I work in a fintech company and we are redesigning our data system.

We have around 120 GB of compressed data stored in the filesystem.
The data concerns around 80K different timeseries each one of them with around 8K up to 5M rows.
The total estimated number of rows is 8 billion. Each row should hold 6 numeric values, time and an identifier.

The queries we want to run are:

  1. Give me all data for a timeseries between two timestamps
  2. Give me all data for a timeseries in single element buckets of n minutes

Everyday we update around 10K of these timeseries with 8K up to 40K records that concern the data of the last month. That is around 8M rows and takes around 4 hours.

We are looking for something that can handle the daily write load in less than 3 hours while maintaining fast query performance.
Our queries concern 3K timeseries, they scan around 3M rows and return 3.5 K rows for each one of them. This currently happens in 1 minute.

The current system is not so sophisticated, all data is kept in a file server and is synchronized daily to the local computers of the interested parties.
The system worked well for some time and now we are looking for something more robust and scalable.

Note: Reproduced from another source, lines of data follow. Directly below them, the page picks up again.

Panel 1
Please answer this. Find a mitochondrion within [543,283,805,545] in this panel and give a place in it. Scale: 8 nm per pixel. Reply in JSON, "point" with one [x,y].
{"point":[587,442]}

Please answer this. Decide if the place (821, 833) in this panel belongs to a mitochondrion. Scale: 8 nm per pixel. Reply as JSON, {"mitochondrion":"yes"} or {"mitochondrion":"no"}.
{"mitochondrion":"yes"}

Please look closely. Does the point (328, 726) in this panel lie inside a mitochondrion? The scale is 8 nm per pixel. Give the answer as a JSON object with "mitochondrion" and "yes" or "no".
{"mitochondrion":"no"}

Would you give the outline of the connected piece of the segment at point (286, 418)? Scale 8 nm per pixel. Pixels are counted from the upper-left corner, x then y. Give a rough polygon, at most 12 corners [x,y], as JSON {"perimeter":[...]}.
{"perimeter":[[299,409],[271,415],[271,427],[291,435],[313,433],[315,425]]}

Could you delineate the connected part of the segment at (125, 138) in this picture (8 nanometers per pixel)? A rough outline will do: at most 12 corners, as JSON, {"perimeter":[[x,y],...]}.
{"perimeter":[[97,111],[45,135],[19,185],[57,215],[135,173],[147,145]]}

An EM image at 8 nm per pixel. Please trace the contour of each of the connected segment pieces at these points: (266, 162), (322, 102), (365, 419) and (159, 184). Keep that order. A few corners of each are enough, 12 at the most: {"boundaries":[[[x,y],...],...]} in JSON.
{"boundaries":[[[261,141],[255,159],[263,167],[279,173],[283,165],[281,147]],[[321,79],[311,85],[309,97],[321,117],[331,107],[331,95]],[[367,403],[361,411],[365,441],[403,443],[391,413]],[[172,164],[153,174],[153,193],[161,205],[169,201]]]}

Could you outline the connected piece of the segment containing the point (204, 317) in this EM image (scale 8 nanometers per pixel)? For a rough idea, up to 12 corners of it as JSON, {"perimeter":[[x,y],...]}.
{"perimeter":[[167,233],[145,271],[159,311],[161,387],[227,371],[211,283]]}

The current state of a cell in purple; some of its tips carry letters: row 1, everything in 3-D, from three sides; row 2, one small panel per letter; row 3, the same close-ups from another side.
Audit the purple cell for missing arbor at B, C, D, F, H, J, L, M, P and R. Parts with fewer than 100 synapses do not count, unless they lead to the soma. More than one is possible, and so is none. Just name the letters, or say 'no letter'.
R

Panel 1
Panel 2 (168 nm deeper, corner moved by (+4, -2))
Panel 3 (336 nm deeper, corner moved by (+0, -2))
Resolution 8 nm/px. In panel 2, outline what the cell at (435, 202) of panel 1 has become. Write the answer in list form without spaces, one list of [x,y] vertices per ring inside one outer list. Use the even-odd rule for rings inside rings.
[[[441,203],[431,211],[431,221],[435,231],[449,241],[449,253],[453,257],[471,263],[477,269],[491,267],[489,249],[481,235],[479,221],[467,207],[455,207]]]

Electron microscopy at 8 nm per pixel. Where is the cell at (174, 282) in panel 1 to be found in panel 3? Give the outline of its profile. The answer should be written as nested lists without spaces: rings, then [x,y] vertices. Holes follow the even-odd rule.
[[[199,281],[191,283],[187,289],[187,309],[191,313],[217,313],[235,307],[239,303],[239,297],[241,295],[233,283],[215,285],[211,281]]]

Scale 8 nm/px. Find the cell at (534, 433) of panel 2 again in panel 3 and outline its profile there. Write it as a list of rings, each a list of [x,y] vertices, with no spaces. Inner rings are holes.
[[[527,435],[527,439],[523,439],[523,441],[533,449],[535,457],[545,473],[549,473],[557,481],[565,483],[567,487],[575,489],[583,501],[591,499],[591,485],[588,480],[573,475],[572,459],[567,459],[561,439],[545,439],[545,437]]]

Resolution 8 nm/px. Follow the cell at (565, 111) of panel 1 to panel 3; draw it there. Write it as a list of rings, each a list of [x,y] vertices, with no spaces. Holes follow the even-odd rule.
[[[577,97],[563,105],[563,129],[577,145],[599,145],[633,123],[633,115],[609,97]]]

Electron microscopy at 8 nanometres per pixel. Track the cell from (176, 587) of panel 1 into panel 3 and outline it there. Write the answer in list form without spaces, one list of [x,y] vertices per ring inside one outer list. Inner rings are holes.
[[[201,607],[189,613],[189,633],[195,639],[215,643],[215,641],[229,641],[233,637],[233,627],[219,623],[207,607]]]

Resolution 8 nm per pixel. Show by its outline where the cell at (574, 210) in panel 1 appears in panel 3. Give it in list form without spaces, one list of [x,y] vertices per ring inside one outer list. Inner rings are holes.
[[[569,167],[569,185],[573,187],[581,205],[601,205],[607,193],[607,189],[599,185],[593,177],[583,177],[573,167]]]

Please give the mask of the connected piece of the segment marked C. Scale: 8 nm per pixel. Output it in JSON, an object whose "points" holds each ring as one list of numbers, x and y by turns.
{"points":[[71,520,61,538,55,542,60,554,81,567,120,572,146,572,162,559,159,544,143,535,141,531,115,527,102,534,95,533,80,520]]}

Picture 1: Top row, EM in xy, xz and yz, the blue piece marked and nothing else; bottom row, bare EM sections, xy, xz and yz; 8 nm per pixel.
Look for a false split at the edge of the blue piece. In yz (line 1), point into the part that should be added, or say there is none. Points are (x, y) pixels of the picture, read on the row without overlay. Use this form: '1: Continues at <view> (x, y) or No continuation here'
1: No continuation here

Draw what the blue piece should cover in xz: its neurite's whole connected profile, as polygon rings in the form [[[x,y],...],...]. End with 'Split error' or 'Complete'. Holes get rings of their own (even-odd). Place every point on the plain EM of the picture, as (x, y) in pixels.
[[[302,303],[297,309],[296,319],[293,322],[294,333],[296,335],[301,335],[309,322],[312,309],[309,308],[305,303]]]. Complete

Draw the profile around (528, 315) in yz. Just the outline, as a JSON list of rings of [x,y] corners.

Our hard requirement is the daily ingestion time but we have some flexibility on how much the reading queries should take.

Can a database give us performance and scalability?
If so what would you choose and why?
What kind of infrastructure do we need to support such a system?

Best Answer

Creating 8M new records should take seconds, not hours. You just need to do Bulk Loading instead of slow-by-slow loading. (calling COMMIT after every row would be a "bad idea" as it will limit you to 1row/5ms).

Same concept goes for UPDATE of the data. (Although. I would expect minutes). Bulk operations is key.

From my experience, your main concern will be Disk I/O performance. You improve this by using RAID systems. You'll probably have an extra terabyte or 2, but your performance, and redundancy, should be greatly improved over current setup.

Which RDBMS?

I would go with Oracle. But, that is because local resources (me) are experts in that technology. (It also comes with a cool web based application development frame work).

Actually, I recommend you try out each of them with your actual data and pick the one that fits your company the best.